═════ EXERCISE MATERIALS

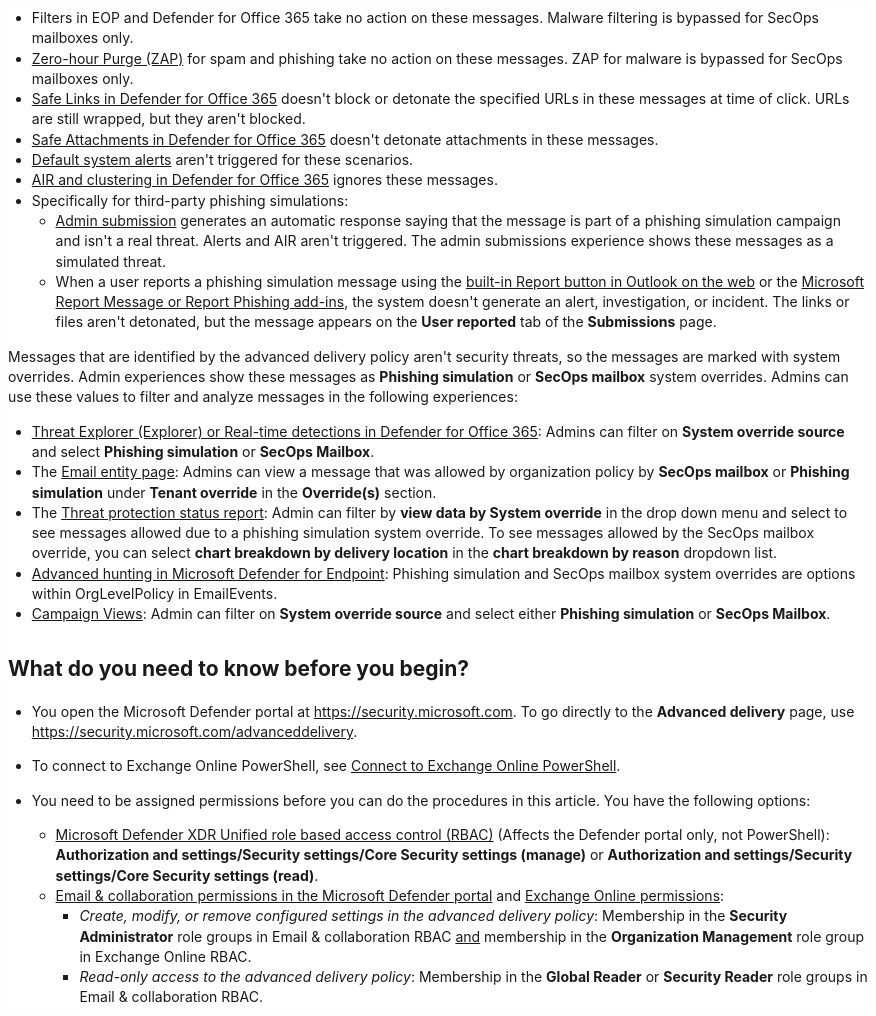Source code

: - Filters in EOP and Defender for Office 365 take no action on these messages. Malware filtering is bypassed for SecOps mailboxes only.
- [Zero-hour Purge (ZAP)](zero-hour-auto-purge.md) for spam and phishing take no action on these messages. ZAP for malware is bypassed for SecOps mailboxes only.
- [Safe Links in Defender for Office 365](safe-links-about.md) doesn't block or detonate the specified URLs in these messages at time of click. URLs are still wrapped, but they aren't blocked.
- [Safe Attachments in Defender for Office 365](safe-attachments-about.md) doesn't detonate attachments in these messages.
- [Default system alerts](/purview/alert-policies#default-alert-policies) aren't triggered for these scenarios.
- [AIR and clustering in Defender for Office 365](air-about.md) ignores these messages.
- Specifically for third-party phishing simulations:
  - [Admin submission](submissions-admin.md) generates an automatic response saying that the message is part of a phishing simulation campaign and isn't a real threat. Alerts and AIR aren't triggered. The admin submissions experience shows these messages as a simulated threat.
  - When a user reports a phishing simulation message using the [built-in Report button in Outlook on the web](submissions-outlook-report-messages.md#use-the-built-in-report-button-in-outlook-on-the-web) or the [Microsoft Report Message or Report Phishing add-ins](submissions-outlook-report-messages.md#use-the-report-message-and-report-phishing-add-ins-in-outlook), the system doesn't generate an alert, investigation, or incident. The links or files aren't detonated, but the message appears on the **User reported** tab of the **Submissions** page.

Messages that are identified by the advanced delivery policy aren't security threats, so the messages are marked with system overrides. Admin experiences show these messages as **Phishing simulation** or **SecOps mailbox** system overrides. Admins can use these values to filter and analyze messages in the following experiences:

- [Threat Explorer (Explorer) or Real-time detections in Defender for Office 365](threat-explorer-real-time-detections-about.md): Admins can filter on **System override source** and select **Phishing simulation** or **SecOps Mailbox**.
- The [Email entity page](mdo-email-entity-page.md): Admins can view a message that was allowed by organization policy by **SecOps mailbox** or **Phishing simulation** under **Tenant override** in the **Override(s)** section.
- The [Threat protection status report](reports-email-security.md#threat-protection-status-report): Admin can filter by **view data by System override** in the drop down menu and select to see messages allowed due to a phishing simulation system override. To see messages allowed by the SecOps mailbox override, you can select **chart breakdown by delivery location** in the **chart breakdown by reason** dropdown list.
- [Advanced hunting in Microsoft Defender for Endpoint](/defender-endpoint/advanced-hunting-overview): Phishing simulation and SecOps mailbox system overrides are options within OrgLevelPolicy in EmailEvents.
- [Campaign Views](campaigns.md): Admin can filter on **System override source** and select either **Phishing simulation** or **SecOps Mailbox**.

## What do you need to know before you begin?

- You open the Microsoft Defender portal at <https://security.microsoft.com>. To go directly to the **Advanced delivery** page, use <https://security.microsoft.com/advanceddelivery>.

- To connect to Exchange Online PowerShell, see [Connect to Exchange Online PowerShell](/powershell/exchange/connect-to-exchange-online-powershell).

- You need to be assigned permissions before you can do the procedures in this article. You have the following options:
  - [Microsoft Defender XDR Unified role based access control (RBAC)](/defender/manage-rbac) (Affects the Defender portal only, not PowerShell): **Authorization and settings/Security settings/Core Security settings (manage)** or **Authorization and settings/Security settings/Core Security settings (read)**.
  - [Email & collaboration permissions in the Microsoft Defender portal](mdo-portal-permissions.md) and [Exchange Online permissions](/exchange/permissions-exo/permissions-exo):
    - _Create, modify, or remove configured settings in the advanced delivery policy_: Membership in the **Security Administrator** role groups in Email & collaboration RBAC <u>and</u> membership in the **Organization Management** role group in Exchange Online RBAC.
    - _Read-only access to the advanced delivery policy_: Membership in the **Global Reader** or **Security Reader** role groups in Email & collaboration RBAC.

══════════
═════ EXERCISE MATERIALS

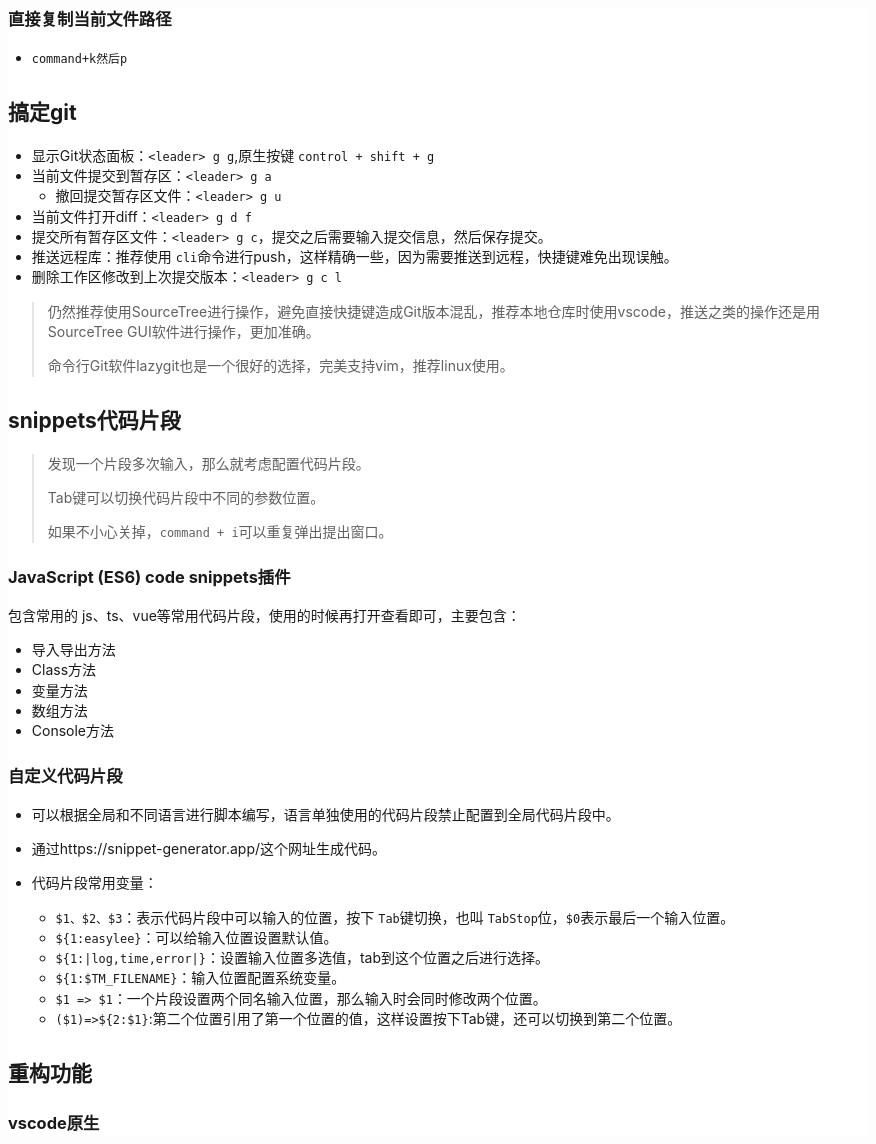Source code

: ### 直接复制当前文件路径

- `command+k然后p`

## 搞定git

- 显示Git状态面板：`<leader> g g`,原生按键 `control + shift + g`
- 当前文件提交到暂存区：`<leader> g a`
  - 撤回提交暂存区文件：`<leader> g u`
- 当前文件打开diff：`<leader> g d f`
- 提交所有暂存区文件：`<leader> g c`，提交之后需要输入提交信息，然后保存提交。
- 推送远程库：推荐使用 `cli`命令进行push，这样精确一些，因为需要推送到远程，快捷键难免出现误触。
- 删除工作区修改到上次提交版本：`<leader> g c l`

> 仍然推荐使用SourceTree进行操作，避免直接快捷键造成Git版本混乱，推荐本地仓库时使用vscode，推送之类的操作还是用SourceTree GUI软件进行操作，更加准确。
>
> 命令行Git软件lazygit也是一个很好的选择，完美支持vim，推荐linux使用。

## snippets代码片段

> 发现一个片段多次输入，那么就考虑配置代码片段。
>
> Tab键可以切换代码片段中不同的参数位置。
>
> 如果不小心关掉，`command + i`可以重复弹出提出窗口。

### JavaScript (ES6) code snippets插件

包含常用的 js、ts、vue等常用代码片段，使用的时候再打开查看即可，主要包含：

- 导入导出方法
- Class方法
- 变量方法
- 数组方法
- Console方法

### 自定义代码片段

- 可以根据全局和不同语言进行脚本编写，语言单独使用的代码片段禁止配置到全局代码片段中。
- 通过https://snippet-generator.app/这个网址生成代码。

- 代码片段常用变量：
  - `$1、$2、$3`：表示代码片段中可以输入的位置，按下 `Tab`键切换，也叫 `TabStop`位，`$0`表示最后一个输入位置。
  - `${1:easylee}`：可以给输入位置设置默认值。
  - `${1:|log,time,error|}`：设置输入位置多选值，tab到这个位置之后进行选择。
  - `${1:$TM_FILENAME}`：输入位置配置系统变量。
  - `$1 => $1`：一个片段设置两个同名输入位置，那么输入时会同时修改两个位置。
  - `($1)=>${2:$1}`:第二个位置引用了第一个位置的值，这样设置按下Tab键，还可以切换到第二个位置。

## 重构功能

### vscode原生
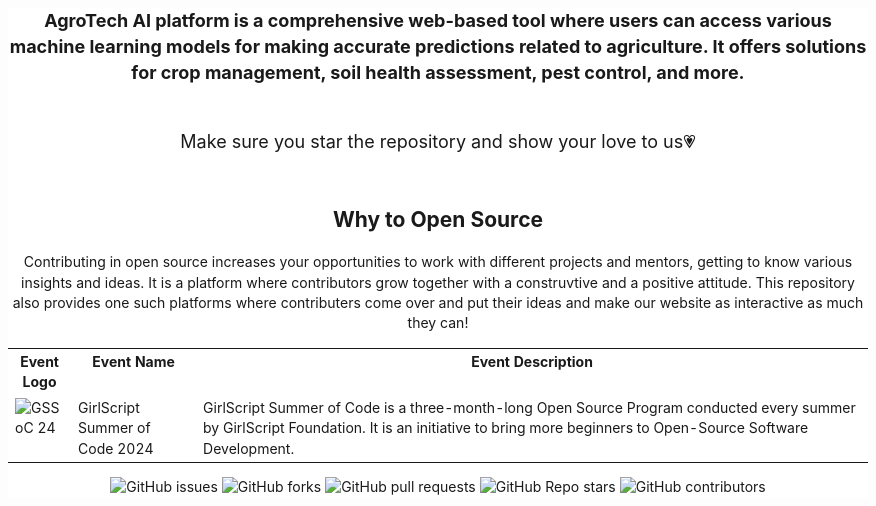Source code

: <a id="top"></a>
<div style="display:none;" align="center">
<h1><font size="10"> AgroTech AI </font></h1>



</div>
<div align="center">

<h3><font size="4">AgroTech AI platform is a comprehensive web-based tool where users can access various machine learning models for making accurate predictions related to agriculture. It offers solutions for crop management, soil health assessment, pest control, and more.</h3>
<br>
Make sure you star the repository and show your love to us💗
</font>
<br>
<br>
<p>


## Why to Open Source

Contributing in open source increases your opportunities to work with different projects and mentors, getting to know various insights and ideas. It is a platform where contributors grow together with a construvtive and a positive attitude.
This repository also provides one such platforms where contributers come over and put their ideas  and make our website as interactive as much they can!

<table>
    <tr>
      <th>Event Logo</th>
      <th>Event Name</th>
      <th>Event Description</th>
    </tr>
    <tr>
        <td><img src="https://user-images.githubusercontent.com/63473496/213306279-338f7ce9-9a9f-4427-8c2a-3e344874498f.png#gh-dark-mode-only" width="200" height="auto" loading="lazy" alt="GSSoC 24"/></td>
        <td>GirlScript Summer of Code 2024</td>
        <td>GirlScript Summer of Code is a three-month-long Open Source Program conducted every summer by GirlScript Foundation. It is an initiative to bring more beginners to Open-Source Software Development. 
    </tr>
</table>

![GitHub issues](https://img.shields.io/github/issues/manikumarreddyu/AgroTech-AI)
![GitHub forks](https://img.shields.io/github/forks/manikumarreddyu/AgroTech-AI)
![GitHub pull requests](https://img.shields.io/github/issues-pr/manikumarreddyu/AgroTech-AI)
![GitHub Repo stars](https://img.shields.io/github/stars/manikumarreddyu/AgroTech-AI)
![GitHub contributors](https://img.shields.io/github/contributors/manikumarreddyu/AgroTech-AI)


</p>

══════════
═════ EXERCISE MATERIALS

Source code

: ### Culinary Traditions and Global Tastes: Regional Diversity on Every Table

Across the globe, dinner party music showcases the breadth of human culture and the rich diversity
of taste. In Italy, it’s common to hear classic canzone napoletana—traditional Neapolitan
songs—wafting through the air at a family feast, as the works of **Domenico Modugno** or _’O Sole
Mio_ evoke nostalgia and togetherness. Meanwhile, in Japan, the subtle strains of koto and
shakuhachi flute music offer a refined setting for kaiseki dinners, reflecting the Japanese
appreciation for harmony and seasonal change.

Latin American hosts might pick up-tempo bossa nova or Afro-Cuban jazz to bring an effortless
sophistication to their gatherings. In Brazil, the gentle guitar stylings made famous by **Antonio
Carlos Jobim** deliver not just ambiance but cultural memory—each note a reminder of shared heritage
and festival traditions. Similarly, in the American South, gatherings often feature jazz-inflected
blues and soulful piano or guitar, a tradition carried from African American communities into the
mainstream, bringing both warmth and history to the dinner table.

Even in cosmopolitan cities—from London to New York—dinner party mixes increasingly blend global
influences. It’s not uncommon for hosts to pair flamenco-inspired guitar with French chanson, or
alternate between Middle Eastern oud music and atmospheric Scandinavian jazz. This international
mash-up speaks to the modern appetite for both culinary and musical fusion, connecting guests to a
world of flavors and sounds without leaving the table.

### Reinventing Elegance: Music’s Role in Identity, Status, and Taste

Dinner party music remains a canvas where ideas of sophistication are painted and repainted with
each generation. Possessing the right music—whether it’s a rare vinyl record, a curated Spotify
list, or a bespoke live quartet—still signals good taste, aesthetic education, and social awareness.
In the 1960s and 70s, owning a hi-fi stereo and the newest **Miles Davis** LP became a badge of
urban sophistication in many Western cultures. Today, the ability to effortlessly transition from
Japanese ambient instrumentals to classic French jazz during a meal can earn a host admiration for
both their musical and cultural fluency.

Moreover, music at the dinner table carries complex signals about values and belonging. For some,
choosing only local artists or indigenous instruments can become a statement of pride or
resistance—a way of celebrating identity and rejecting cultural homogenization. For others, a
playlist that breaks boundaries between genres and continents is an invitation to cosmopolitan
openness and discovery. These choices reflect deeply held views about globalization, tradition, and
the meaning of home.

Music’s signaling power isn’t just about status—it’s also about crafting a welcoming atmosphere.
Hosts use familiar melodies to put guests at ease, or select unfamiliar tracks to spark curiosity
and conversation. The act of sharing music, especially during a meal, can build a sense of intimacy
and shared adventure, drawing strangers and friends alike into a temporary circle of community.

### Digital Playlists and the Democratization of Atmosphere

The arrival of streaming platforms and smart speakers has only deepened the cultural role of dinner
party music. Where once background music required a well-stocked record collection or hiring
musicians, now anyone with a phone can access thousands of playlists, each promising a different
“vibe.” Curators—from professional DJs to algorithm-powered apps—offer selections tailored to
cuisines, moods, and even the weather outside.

══════════

→ **BRIEF**
Respond with a number only, please: how many lines in this data include the word "they".

→ **ANSWER SPACE**
2